Par Amna Atallah SOULA
Hassanine Ben Ammou évoque, d’entrée de jeu, une scène qu’il dépeint avec soin dans un style au rythme long qu’évoque l’atmosphère d’une « kayloula » mi-journée d’été.
En plein milieu des planches de ce décor théâtral figure une toute jeune demoiselle Rahmana, à la beauté et au charme envoutants. Cette scène se déroule au 16èm siècle sur un toit enduit à la chaux d’un blanc immaculé, de l’une des maisons de la médina de Tunis.
A certains d’entre nous, la lecture de ces pages impose la réminiscence d’émotions demeurées enfouies dans nos souvenirs d’enfant. Elles émergent à l’évocation des odeurs suaves de plats ancestraux que la fillette Rahmana hume en contrôlant le séchage des semoules du couscous exposées au soleil ; et ce, pendant les jours les plus torrides de l’été.
Concomitant à l’histoire de Rahmana, le romancier nous conte l’histoire de la dynastie des hafsides (d’origine berbère ayant gouverné l’Ifriqiya entre 1228 et1574). Il parle de leurs gloires et de leurs déboires ; des splendeurs de cette dynastie et de son déclin.
Le règne d’Abi Amrou Othman était des plus prestigieux et des plus prodigieux, contrairement à celui d’Abou Yahya Zakaria II. Trahisons, assassinats, et troubles avaient fini par affaiblir le royaume ; ajouter à cela le véritable cataclysme qu’avait produit alors la perte de l’Andalousie et la débandade qui s’en était découlée.
Dans cette saga de l’épopée hafside défilent, à travers une succession de personnages plus ou moins influents et hauts en couleurs, des histoires toujours captivantes.
Rahmana, l’énigmatique, la créature ensorceleuse est le personnage clef, la pierre qui soutient la construction de ce fabuleux conte historique. Par moments, les violences des affrontements entre troupes ottomanes et celles espagnoles sont exposées au prisme des passions des narrateurs. Souvent, ces narrateurs ne sont autres que les fidèles à Rahmana.

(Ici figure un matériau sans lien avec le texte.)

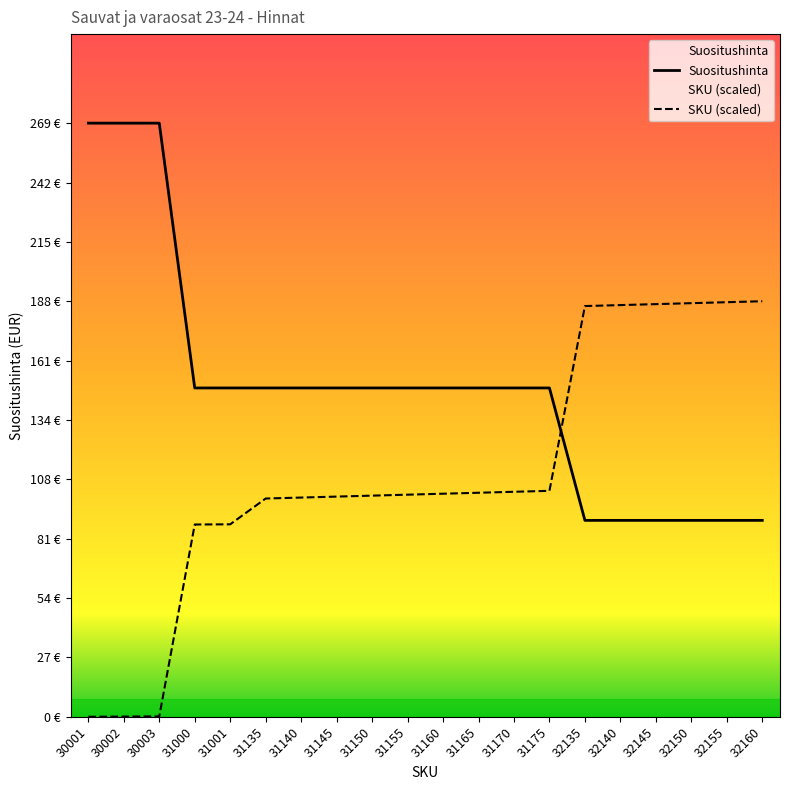

True or false: Suositushinta and SKU intersect in this chart.

True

Ceux-là qui suivent ses traces pour la retrouver tantôt radieuse en favorite épanouie, tantôt en cloitrée sombre ou dans les bas-fonds du port de la Goulette entre les mains de soldatesque espagnole.
L’auteur ponctue son œuvre d’une ribambelle de séquences jalonnées de chroniques qui nous remémorent l’histoire de notre pays.
Le long règne d’al Hakam al Hafsi (trentaine d’année) a fini par entamer fortement la puissance du royaume. Ce monarque était frappé de cécité incurable pour les dangers qui guettaient la Tunisie. Sa désinvolture, son indolence et son immoralité de conduite avaient laissées les portes grandes ouvertes aux intrigues, à la perfidie, à l’avidité de son entourage et aux convoitises des forces étrangères. C’est ainsi que furent perdues l’Algérie et la Tripoli. Pour finir, IL sollicitait la protection des frères Barberousse et n’était pas regardant, en contrepartie de leurs services, aux présents qui leurs sont impartis. Les fait-d ’armes de ces derniers étaient positivement accueillis par la population.
Ben Ammou narre avec force détails les affrontements qui avaient opposé en 1535 les troupes de khayr ad Din Barberousse à celles de Charles Quint (empereur européen). L’expédition de ce roi contre Tunis était, dit-on, celle qui avait le plus marqué son règne, la plus glorieuse. Il quittait Tunis en laissant une forte garnison et sur le trône al Hassen al Hafsi un Sultan humilié et devenu vassal.
Sinan Pacha, envoyé en Tunisie par Sélim II en 1574, remporta une victoire décisive sur les Espagnols.
Dans d’autres séquences des exemples de la simple vie des habitants de Bab Souika, de Bab Dzira…pauvreté, privation, soumission ou rébellion, bravoure et générosité caractérisaient ces humbles gens
L’auteur utilise avec art des démonstrations sur les évènements de l’histoire où il situe son œuvre. Il porte un regard critique et ferme jugement sur les réalités de cette époque. En d’autres circonstances, il embrasse le langage de la liberté d’esprit pour laisser libre cours à une fertile imagination. Le conteur évoque avec fantaisie et grande faculté des images de personnes intrigantes et d’endroits à la verdure luxuriante.
Ce roman historique est écrit dans un style d’une agilité aérienne. Des adages et des dictons de pur jus tunisien, s’y succèdent dans un dialecte qui est le nôtre et viennent agrémenter le texte. Une épopée de notre histoire est contée d’une manière très agréable par Hassanine Ben Ammou, est mise entre nos main. Très facilement accessible aux francophones.